Shark Food

If I’m going to write about Aaron, I know that I should be honest in presenting him as he really is while still preserving his dignity.  In the O.A.S.I.S. guidelines that I referenced yesterday, under the section titled Emotional Vulnerability, it states:  “Rage reactions/temper outbursts are common in response to stress/frustration.”   This aspect of Asperger’s is one that we have seen all too often in our household.  Aaron handles his frustrations so much better now than he did when he was younger, but he still sometimes has issues in this area.  Such was the case this morning.

Yesterday when Aaron came home from his group, he immediately started asking me if I had called CD Tradepost and found Sharktopus yet.  He was disappointed when I told him that I had not done that, so he pulled out the kitchen drawer, took out the Post-It notes and a pen, and this is what I found on the counter later. 

I’m sure he thought that I must need a reminder and he was all too happy to provide it.  During the evening last night, he talked about the movie some and then this morning he flew to the computer downstairs to start looking it up again online.  I knew what kind of morning it would be when I later reminded him that it was time for him to shower and get ready for Paradigm.  He answered angrily that he didn’t want to get ready and furthermore, didn’t want to go to Paradigm.

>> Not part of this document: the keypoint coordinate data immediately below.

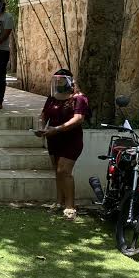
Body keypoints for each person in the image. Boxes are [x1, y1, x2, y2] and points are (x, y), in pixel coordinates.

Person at [36, 69, 90, 221]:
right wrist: (42, 127)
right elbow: (43, 115)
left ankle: (70, 206)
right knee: (57, 171)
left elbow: (78, 119)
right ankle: (59, 202)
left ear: (69, 82)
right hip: (53, 139)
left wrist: (57, 129)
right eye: (56, 81)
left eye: (61, 81)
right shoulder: (52, 98)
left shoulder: (79, 99)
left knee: (64, 171)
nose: (58, 83)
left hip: (71, 140)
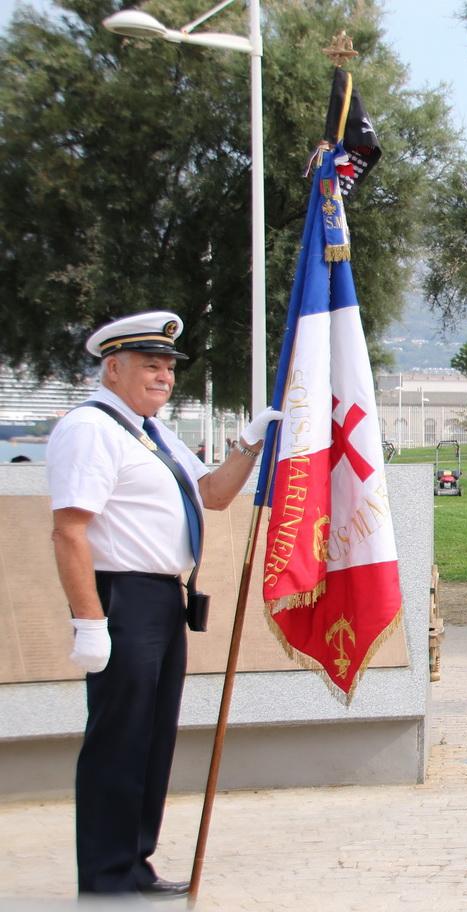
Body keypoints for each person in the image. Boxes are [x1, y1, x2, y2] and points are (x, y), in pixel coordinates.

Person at [46, 311, 279, 897]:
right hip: (120, 596)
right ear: (113, 366)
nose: (163, 376)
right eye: (150, 365)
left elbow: (213, 496)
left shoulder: (152, 432)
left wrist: (250, 444)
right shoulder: (91, 428)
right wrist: (89, 622)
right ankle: (106, 873)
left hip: (160, 597)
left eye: (169, 367)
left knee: (152, 738)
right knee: (119, 736)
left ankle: (134, 862)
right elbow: (70, 531)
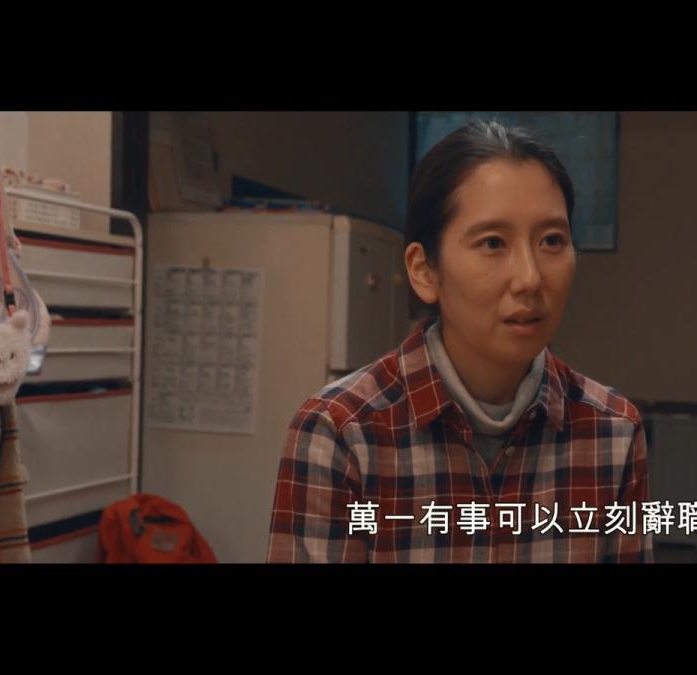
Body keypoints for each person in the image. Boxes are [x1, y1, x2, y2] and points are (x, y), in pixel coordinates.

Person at [267, 120, 652, 563]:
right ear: (424, 271)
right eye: (493, 243)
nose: (529, 278)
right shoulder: (341, 433)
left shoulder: (612, 432)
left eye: (551, 240)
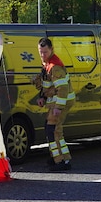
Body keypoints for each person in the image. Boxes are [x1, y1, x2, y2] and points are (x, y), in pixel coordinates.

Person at [35, 37, 74, 171]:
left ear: (51, 50)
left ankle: (61, 160)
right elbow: (48, 86)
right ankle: (58, 158)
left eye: (45, 52)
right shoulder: (48, 64)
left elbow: (63, 89)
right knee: (51, 129)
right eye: (40, 52)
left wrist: (58, 107)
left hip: (61, 102)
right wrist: (42, 97)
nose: (42, 55)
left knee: (54, 130)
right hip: (56, 102)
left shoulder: (55, 67)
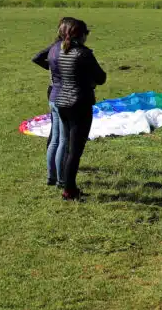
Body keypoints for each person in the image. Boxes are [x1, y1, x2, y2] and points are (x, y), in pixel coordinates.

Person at [32, 17, 107, 200]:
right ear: (81, 35)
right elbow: (101, 78)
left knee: (61, 141)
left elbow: (50, 67)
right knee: (74, 150)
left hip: (59, 101)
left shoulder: (54, 49)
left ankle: (58, 179)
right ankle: (69, 189)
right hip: (78, 103)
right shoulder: (83, 53)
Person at [32, 17, 72, 189]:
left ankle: (51, 175)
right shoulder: (61, 47)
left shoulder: (54, 48)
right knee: (62, 138)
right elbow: (37, 58)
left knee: (55, 137)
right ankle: (61, 177)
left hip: (53, 92)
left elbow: (37, 57)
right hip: (62, 92)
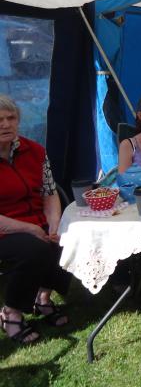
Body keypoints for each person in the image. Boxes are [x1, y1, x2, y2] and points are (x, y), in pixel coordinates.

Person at [0, 94, 72, 344]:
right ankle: (11, 312)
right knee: (35, 249)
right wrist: (29, 228)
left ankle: (42, 298)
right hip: (5, 229)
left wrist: (54, 223)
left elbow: (50, 192)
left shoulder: (35, 151)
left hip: (36, 222)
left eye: (11, 118)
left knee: (70, 238)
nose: (6, 124)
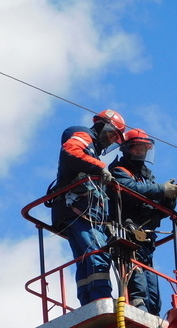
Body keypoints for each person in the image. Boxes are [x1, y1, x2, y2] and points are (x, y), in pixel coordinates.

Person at [51, 109, 127, 306]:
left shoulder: (92, 149)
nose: (111, 141)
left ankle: (88, 302)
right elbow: (70, 151)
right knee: (97, 255)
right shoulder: (84, 135)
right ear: (101, 125)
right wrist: (100, 167)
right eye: (111, 135)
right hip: (79, 211)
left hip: (83, 213)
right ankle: (101, 300)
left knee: (85, 260)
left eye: (115, 139)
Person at [109, 128, 177, 316]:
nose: (141, 152)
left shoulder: (146, 177)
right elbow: (131, 188)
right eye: (137, 148)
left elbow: (156, 208)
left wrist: (169, 197)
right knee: (137, 277)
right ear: (126, 149)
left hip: (146, 240)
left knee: (151, 282)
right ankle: (138, 308)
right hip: (127, 233)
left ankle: (153, 314)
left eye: (144, 148)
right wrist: (160, 189)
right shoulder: (119, 171)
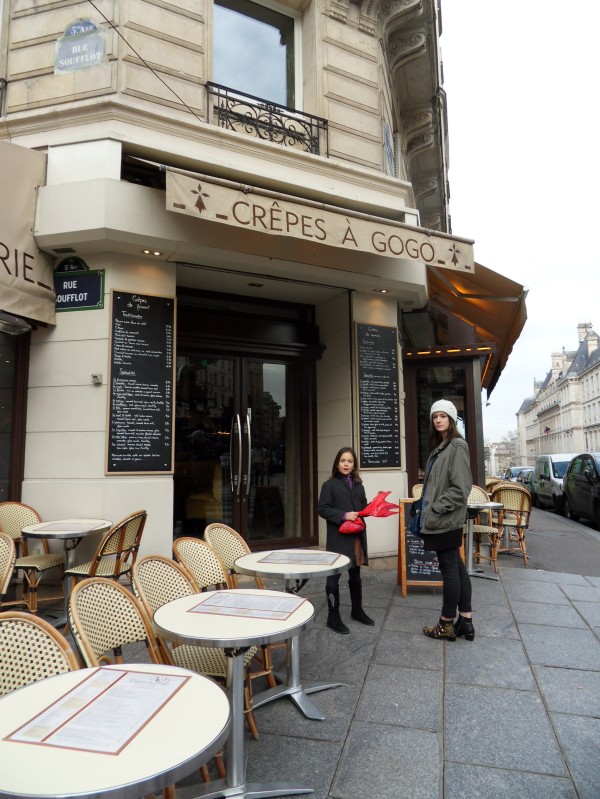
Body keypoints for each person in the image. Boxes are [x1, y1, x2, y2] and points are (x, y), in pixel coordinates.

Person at [420, 400, 475, 642]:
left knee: (450, 569)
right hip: (443, 519)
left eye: (443, 416)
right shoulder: (442, 447)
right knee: (458, 569)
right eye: (435, 416)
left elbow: (461, 488)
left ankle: (446, 623)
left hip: (445, 519)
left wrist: (436, 507)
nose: (438, 420)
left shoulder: (457, 446)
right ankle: (466, 621)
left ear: (451, 419)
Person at [318, 447, 374, 634]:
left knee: (355, 573)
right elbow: (323, 509)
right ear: (337, 463)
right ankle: (332, 617)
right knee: (333, 576)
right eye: (343, 461)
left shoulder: (359, 485)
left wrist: (373, 507)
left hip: (356, 536)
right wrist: (344, 515)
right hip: (338, 538)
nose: (346, 464)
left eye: (350, 461)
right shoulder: (329, 485)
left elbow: (362, 508)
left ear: (354, 465)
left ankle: (357, 610)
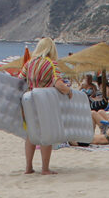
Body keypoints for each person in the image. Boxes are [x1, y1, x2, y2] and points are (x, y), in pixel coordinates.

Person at [21, 38, 71, 174]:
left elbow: (19, 80)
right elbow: (58, 84)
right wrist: (69, 91)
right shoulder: (51, 64)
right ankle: (45, 168)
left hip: (28, 101)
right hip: (43, 102)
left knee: (31, 134)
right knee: (45, 134)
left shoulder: (29, 63)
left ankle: (28, 167)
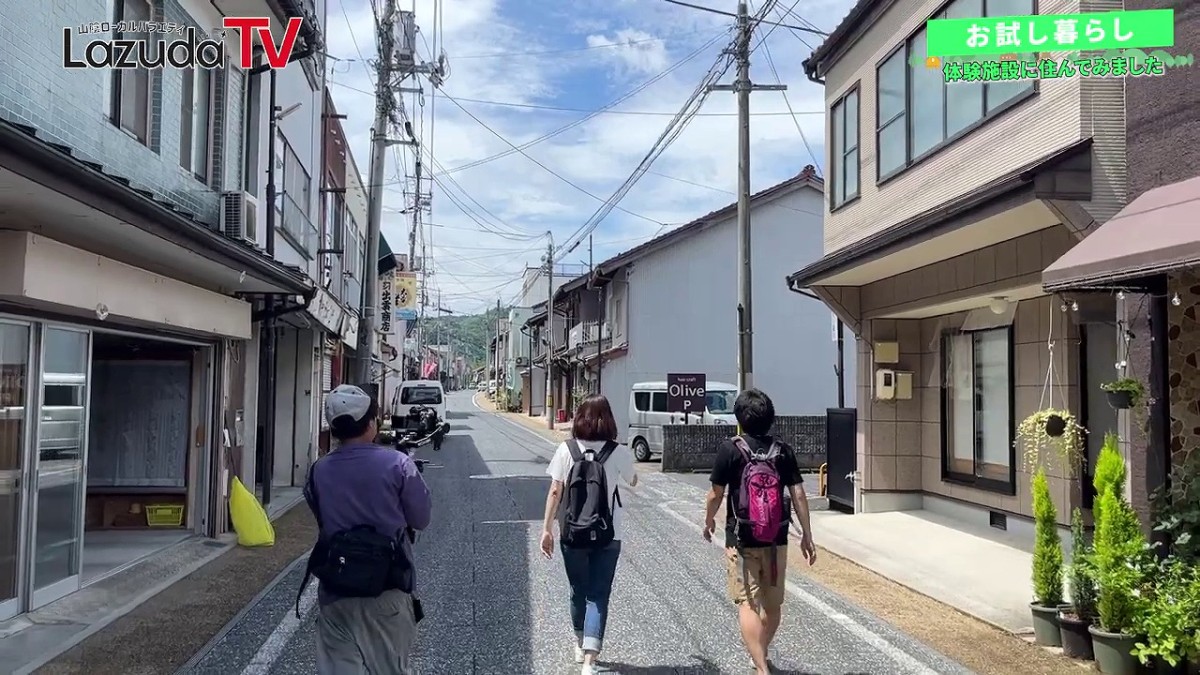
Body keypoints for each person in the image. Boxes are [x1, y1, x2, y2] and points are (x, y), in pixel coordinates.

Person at [303, 384, 432, 675]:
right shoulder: (398, 464)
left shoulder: (318, 470)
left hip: (335, 589)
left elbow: (321, 517)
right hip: (387, 589)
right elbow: (421, 518)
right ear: (371, 423)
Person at [703, 388, 816, 675]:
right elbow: (799, 494)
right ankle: (760, 655)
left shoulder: (731, 449)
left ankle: (761, 666)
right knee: (773, 604)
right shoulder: (783, 450)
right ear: (771, 417)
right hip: (776, 537)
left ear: (739, 418)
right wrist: (807, 534)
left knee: (748, 603)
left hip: (741, 538)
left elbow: (715, 494)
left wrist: (708, 521)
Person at [539, 395, 639, 675]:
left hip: (572, 533)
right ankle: (590, 661)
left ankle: (580, 640)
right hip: (609, 534)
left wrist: (546, 528)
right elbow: (633, 480)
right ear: (608, 420)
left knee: (577, 591)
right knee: (598, 593)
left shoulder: (566, 450)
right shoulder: (617, 451)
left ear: (579, 418)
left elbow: (555, 490)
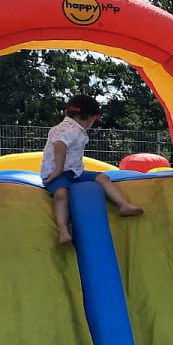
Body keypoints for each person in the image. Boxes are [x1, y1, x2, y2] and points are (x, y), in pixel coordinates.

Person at [40, 94, 143, 244]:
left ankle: (124, 205)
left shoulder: (68, 127)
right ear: (88, 118)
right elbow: (60, 145)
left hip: (74, 172)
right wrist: (58, 170)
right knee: (61, 194)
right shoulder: (72, 130)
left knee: (101, 177)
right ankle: (63, 230)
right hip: (56, 174)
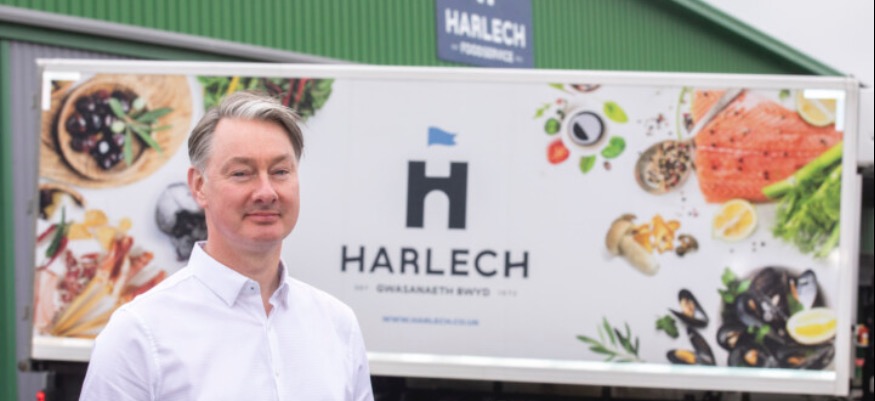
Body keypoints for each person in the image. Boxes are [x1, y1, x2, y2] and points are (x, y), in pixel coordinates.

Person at [80, 91, 374, 400]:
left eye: (280, 172)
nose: (266, 192)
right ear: (199, 186)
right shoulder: (139, 334)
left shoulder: (337, 326)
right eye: (242, 173)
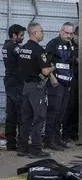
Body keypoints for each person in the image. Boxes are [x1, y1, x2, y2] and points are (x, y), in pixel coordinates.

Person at [18, 23, 54, 158]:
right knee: (39, 117)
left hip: (26, 86)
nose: (43, 34)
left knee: (26, 117)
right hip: (36, 87)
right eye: (41, 31)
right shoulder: (39, 50)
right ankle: (36, 149)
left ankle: (22, 147)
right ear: (34, 33)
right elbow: (45, 71)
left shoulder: (23, 48)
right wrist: (52, 68)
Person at [43, 22, 75, 151]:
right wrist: (52, 78)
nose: (68, 35)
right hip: (56, 83)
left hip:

Oh boy!  Instead of just being able to talk to me about his stress over this movie, he reacts by being angry at the “thing” in his life at that moment – which in this case was his group, because getting ready for his group was taking  him away from the computer, away from looking at Sharktopus trailers, etc.  Then he transferred that anger to me.  I became the mother who doesn’t care, who doesn’t listen, who likes Andrea and Andrew’s movies more than his, who wasn’t trying to find the movie, and on and on.

When Aaron gets wound up like this, it’s best to just pull back as much as possible from any form of verbal confrontation.  I knew the more I talked, the angrier he would become.  The few comments I made were enough to make him even angrier, so I just got quiet and let him rant.  Even our sweet old Great Dane, Jackson, came slinking into the bathroom with me as I finished getting ready.  He doesn’t like it when Aaron gets angry.

It’s a good thing that our neighborhood lake doesn’t have a Sharktopus.  If it had then I would have been very tempted to take Aaron down for a walk by the lake, if you know what I mean.  Just teasing………………kind of.  Really, after all these years I’ve finally figured out (for the most part) how to deal with these infrequent outbursts.  The quieter I become, then the more concerned Aaron becomes.  He begins to realize that Mom is either mad herself………or hurt. 

Aaron doesn’t show much sorrow or empathy, but I can read him well and I know when he’s nervous because he realizes he’s stepped over the line.  My silence seems to touch him more than anything.  He’ll soften and then begin to say things like, “OK, I’ll go to Paradigm!”  He gets ready, and then returns to talk some more to me…………….and once again, my silence or my short answers tell him that he has crossed a line that is not easily forgotten. 

He called me this afternoon while he was with his group.  He acted as if nothing at all had happened this morning, which is very typical.  He was happy and bubbly and glad he went to Paradigm and had a good time at the “East Mall” and Krysten got them all candy and he had so much fun. 

When he gets home, any minute now, I’m sure he’ll ask about the movie and talk more about his day, all the while gauging my reactions to see how I’m feeling now compared to this morning.  He might even say he’s sorry – he’s actually gotten better about saying those words that come with such difficulty to all of us, and especially to Aaron.  It’s at this time that I can talk to Aaron about his behavior and know that he’s listening. 

But I know that Aaron will some day have another period of frustration that will lead to another outburst.  No amount of reason will reach him at that point.  Yet deep in his heart he knows, from experience, that I love him and that Gary loves him.  He knows that he is always welcome home, even if there are repercussions because of his behavior.  He has a secure home full of unconditional love.  Just like God loves me – that’s how I love Aaron.

He still should be thankful that there is not a Sharktopus in our lake. 

Author: Patty hesaidwhatks

I'm Patty and I write about our adult son who has Epilepsy and Autism, who still lives with my husband and me, and who is a package full of many surprises and joys and challenges and TALK! Lots of talking, which creates laughter and some other reactions as well. I also write about how God shows Himself to me in everyday life.